Jamie Dimon, who publicly ridiculed Bitcoin for years, has remained remarkably silent about his own bank’s blockchain operations, with the exception of reminding everyone that JPMorgan intends to get more involved. Mike Harris, a former Goldman executive, was promoted in April to spearhead commercialization, which is precisely the kind of action that indicates the build phase has ended and the selling phase has started.
The historical rhyme is difficult to ignore. Banks rejected the notion that the internet would significantly alter how consumers transferred money in the late 1990s.

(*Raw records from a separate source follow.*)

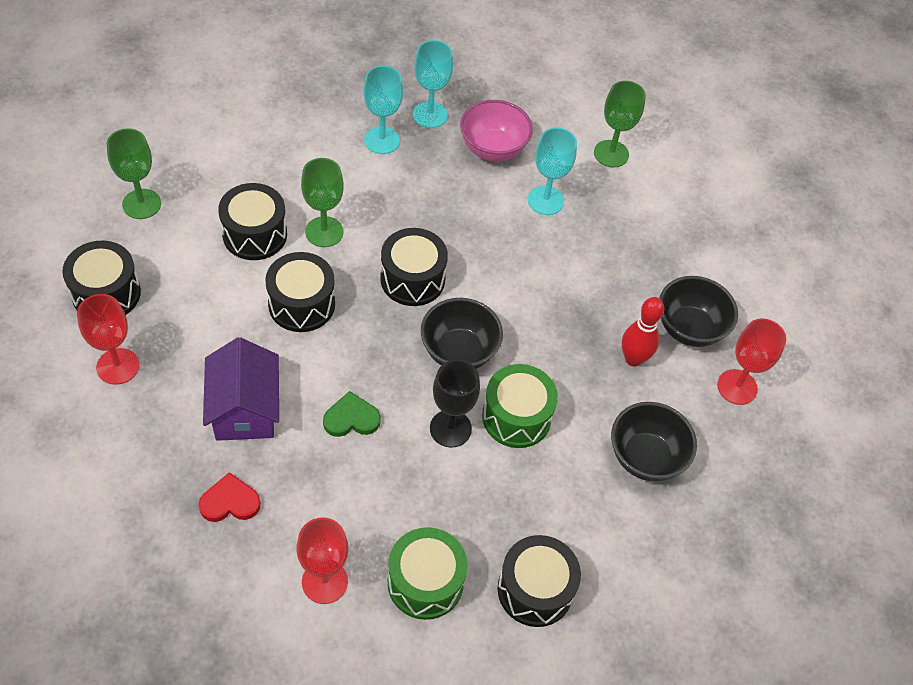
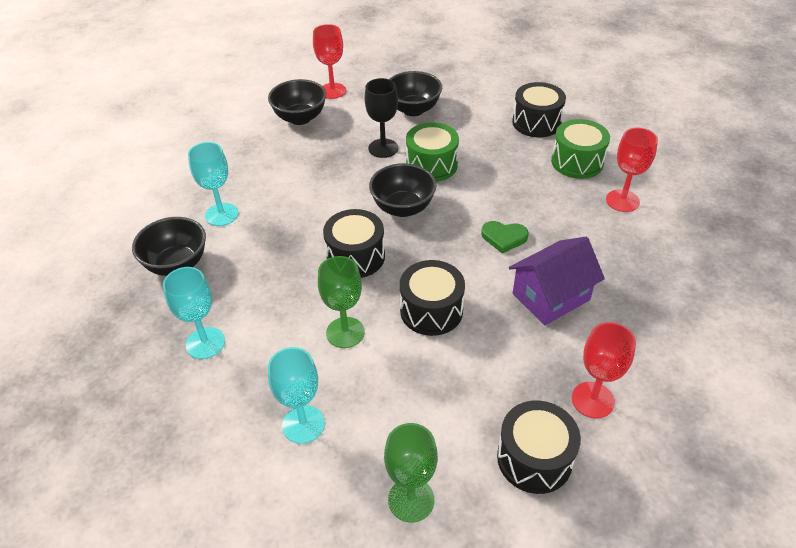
camera: 110 degrees left, 10 degrees down
(230, 502) = (623, 268): red heart -> none
(255, 234) = (382, 380): black drum -> none
(351, 418) = (504, 237): green heart -> green heart turned 45 degrees counterclockwise
(430, 115) = (151, 323): turquoise goblet -> turquoise goblet (303, 424)
(450, 428) = (467, 189): black goblet -> black goblet (383, 148)
(493, 149) = (177, 264): pink bowl -> black bowl
(611, 154) = (146, 196): green goblet -> none
(633, 359) = (343, 132): red bowling pin -> none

The lesson was imparted by the time Vanguard and Schwab devoured the brokerage industry. Despite all the commotion surrounding tokens and pricing, cryptocurrency has mostly remained a parallel economy. Kinexys is unique.
This large American bank is purposefully cutting the time and expense of settlement for the most picky customers in the financial system by adopting a private blockchain. That is not a threat from the future. It’s operating already. One of the more important governance considerations currently on bank boards may be whether traditional banks view the next eighteen months as a chance to grow or as another cycle of waiting.